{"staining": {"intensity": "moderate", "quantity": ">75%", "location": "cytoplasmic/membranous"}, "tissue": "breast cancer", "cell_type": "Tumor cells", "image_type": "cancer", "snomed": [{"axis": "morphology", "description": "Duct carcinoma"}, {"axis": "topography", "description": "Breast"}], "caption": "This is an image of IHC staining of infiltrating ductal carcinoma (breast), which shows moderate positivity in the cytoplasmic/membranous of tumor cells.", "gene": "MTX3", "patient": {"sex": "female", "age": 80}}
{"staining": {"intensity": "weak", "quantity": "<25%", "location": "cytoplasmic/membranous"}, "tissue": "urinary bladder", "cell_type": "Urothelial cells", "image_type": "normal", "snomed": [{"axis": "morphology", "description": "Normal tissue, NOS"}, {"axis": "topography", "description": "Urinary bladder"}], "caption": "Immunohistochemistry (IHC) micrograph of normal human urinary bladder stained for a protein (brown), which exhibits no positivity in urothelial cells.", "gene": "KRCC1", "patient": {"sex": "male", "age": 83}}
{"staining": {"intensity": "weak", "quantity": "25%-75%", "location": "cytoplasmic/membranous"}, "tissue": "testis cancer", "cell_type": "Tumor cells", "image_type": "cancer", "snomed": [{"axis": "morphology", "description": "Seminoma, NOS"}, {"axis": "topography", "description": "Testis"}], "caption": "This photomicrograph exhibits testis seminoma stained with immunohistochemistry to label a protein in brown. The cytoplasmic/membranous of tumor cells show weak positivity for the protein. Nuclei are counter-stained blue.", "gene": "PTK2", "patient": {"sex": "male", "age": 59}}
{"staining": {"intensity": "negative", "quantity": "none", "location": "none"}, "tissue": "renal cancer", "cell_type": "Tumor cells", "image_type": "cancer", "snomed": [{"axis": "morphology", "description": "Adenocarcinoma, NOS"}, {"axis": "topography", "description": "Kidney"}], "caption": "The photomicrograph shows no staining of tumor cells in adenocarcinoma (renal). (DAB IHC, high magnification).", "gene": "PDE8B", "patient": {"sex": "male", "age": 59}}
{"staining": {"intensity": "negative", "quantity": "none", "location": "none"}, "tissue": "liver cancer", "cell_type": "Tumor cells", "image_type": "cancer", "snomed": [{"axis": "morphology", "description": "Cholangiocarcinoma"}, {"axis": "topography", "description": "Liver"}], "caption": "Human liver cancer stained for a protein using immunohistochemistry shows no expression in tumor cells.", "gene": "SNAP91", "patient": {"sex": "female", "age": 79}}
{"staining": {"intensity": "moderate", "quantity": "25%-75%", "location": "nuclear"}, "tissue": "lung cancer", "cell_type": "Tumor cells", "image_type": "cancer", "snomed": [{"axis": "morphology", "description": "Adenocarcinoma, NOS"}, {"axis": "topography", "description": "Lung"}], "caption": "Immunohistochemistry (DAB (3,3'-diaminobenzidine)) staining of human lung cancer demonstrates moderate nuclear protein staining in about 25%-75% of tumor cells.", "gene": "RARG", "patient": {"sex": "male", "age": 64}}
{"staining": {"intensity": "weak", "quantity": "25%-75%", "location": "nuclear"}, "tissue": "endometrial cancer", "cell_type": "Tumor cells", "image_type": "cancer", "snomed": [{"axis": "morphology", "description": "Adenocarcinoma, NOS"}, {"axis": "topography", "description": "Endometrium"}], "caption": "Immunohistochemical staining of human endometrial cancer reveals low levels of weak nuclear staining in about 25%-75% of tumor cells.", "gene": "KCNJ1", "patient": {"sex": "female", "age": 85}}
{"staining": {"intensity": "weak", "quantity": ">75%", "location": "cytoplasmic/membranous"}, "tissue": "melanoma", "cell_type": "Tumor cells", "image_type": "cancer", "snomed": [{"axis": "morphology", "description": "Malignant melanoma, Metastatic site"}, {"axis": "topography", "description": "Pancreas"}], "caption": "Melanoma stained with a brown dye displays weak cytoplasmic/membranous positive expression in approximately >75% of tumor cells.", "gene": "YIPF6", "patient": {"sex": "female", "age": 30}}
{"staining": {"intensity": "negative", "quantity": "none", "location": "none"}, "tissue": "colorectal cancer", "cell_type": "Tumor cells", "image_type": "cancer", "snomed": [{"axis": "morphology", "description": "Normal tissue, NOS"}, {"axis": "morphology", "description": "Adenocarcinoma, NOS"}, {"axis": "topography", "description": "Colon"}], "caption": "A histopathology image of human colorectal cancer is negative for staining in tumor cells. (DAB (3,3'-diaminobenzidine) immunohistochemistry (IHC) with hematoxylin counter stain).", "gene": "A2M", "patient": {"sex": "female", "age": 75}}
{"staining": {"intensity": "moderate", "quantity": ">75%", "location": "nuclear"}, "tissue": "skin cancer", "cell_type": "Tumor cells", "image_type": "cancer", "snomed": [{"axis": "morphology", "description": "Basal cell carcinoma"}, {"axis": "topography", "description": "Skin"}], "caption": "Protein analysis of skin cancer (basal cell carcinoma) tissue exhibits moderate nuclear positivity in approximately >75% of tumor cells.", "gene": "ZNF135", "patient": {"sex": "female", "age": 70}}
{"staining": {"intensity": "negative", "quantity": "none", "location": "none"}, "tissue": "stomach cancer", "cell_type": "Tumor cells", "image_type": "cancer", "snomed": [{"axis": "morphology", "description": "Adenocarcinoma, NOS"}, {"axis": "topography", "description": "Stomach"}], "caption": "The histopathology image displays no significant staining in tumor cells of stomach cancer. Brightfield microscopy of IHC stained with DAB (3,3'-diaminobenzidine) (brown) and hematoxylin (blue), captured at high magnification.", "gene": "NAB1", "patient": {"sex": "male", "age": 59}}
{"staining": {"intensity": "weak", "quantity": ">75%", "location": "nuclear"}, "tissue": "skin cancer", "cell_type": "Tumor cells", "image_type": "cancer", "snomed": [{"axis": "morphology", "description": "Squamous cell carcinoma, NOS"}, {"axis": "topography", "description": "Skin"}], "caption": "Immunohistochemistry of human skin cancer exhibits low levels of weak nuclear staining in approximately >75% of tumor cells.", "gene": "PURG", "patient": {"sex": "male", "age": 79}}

WHAT YOU WILL DO ::
The material above should be returned exactly, in full.

RESPONSE TO THIS EXERCISE ::
{"staining": {"intensity": "moderate", "quantity": ">75%", "location": "cytoplasmic/membranous"}, "tissue": "breast cancer", "cell_type": "Tumor cells", "image_type": "cancer", "snomed": [{"axis": "morphology", "description": "Duct carcinoma"}, {"axis": "topography", "description": "Breast"}], "caption": "This is an image of IHC staining of infiltrating ductal carcinoma (breast), which shows moderate positivity in the cytoplasmic/membranous of tumor cells.", "gene": "MTX3", "patient": {"sex": "female", "age": 80}}
{"staining": {"intensity": "weak", "quantity": "<25%", "location": "cytoplasmic/membranous"}, "tissue": "urinary bladder", "cell_type": "Urothelial cells", "image_type": "normal", "snomed": [{"axis": "morphology", "description": "Normal tissue, NOS"}, {"axis": "topography", "description": "Urinary bladder"}], "caption": "Immunohistochemistry (IHC) micrograph of normal human urinary bladder stained for a protein (brown), which exhibits no positivity in urothelial cells.", "gene": "KRCC1", "patient": {"sex": "male", "age": 83}}
{"staining": {"intensity": "weak", "quantity": "25%-75%", "location": "cytoplasmic/membranous"}, "tissue": "testis cancer", "cell_type": "Tumor cells", "image_type": "cancer", "snomed": [{"axis": "morphology", "description": "Seminoma, NOS"}, {"axis": "topography", "description": "Testis"}], "caption": "This photomicrograph exhibits testis seminoma stained with immunohistochemistry to label a protein in brown. The cytoplasmic/membranous of tumor cells show weak positivity for the protein. Nuclei are counter-stained blue.", "gene": "PTK2", "patient": {"sex": "male", "age": 59}}
{"staining": {"intensity": "negative", "quantity": "none", "location": "none"}, "tissue": "renal cancer", "cell_type": "Tumor cells", "image_type": "cancer", "snomed": [{"axis": "morphology", "description": "Adenocarcinoma, NOS"}, {"axis": "topography", "description": "Kidney"}], "caption": "The photomicrograph shows no staining of tumor cells in adenocarcinoma (renal). (DAB IHC, high magnification).", "gene": "PDE8B", "patient": {"sex": "male", "age": 59}}
{"staining": {"intensity": "negative", "quantity": "none", "location": "none"}, "tissue": "liver cancer", "cell_type": "Tumor cells", "image_type": "cancer", "snomed": [{"axis": "morphology", "description": "Cholangiocarcinoma"}, {"axis": "topography", "description": "Liver"}], "caption": "Human liver cancer stained for a protein using immunohistochemistry shows no expression in tumor cells.", "gene": "SNAP91", "patient": {"sex": "female", "age": 79}}
{"staining": {"intensity": "moderate", "quantity": "25%-75%", "location": "nuclear"}, "tissue": "lung cancer", "cell_type": "Tumor cells", "image_type": "cancer", "snomed": [{"axis": "morphology", "description": "Adenocarcinoma, NOS"}, {"axis": "topography", "description": "Lung"}], "caption": "Immunohistochemistry (DAB (3,3'-diaminobenzidine)) staining of human lung cancer demonstrates moderate nuclear protein staining in about 25%-75% of tumor cells.", "gene": "RARG", "patient": {"sex": "male", "age": 64}}
{"staining": {"intensity": "weak", "quantity": "25%-75%", "location": "nuclear"}, "tissue": "endometrial cancer", "cell_type": "Tumor cells", "image_type": "cancer", "snomed": [{"axis": "morphology", "description": "Adenocarcinoma, NOS"}, {"axis": "topography", "description": "Endometrium"}], "caption": "Immunohistochemical staining of human endometrial cancer reveals low levels of weak nuclear staining in about 25%-75% of tumor cells.", "gene": "KCNJ1", "patient": {"sex": "female", "age": 85}}
{"staining": {"intensity": "weak", "quantity": ">75%", "location": "cytoplasmic/membranous"}, "tissue": "melanoma", "cell_type": "Tumor cells", "image_type": "cancer", "snomed": [{"axis": "morphology", "description": "Malignant melanoma, Metastatic site"}, {"axis": "topography", "description": "Pancreas"}], "caption": "Melanoma stained with a brown dye displays weak cytoplasmic/membranous positive expression in approximately >75% of tumor cells.", "gene": "YIPF6", "patient": {"sex": "female", "age": 30}}
{"staining": {"intensity": "negative", "quantity": "none", "location": "none"}, "tissue": "colorectal cancer", "cell_type": "Tumor cells", "image_type": "cancer", "snomed": [{"axis": "morphology", "description": "Normal tissue, NOS"}, {"axis": "morphology", "description": "Adenocarcinoma, NOS"}, {"axis": "topography", "description": "Colon"}], "caption": "A histopathology image of human colorectal cancer is negative for staining in tumor cells. (DAB (3,3'-diaminobenzidine) immunohistochemistry (IHC) with hematoxylin counter stain).", "gene": "A2M", "patient": {"sex": "female", "age": 75}}
{"staining": {"intensity": "moderate", "quantity": ">75%", "location": "nuclear"}, "tissue": "skin cancer", "cell_type": "Tumor cells", "image_type": "cancer", "snomed": [{"axis": "morphology", "description": "Basal cell carcinoma"}, {"axis": "topography", "description": "Skin"}], "caption": "Protein analysis of skin cancer (basal cell carcinoma) tissue exhibits moderate nuclear positivity in approximately >75% of tumor cells.", "gene": "ZNF135", "patient": {"sex": "female", "age": 70}}
{"staining": {"intensity": "negative", "quantity": "none", "location": "none"}, "tissue": "stomach cancer", "cell_type": "Tumor cells", "image_type": "cancer", "snomed": [{"axis": "morphology", "description": "Adenocarcinoma, NOS"}, {"axis": "topography", "description": "Stomach"}], "caption": "The histopathology image displays no significant staining in tumor cells of stomach cancer. Brightfield microscopy of IHC stained with DAB (3,3'-diaminobenzidine) (brown) and hematoxylin (blue), captured at high magnification.", "gene": "NAB1", "patient": {"sex": "male", "age": 59}}
{"staining": {"intensity": "weak", "quantity": ">75%", "location": "nuclear"}, "tissue": "skin cancer", "cell_type": "Tumor cells", "image_type": "cancer", "snomed": [{"axis": "morphology", "description": "Squamous cell carcinoma, NOS"}, {"axis": "topography", "description": "Skin"}], "caption": "Immunohistochemistry of human skin cancer exhibits low levels of weak nuclear staining in approximately >75% of tumor cells.", "gene": "PURG", "patient": {"sex": "male", "age": 79}}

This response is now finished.